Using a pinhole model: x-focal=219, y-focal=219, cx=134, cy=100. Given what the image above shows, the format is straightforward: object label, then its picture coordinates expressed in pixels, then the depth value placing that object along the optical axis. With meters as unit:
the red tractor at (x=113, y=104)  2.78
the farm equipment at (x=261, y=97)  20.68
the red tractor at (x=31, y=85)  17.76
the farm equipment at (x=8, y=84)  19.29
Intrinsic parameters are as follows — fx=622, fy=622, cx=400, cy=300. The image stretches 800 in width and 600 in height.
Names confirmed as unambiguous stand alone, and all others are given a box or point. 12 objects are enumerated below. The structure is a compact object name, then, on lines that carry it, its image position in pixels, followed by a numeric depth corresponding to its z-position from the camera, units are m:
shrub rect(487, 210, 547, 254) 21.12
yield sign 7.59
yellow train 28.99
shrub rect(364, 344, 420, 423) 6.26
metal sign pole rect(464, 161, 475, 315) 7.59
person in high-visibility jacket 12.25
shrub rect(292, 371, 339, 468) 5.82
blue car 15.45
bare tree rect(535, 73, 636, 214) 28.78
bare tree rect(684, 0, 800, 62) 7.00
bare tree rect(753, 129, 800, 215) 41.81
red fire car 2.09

* * *

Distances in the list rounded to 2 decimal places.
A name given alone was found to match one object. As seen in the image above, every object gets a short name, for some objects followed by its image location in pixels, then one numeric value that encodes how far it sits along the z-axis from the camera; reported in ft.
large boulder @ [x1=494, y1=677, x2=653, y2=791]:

• **Task brief**
Taking the listing above as the source, transcribe only the lines starting at the line with "bare tree rect(535, 73, 636, 214) 28.78" and going through the line with "red fire car 2.09", unaltered and with both ends included.

• **Solution below**
bare tree rect(535, 73, 636, 214) 28.78
bare tree rect(684, 0, 800, 62) 7.00
bare tree rect(753, 129, 800, 215) 41.81
red fire car 2.09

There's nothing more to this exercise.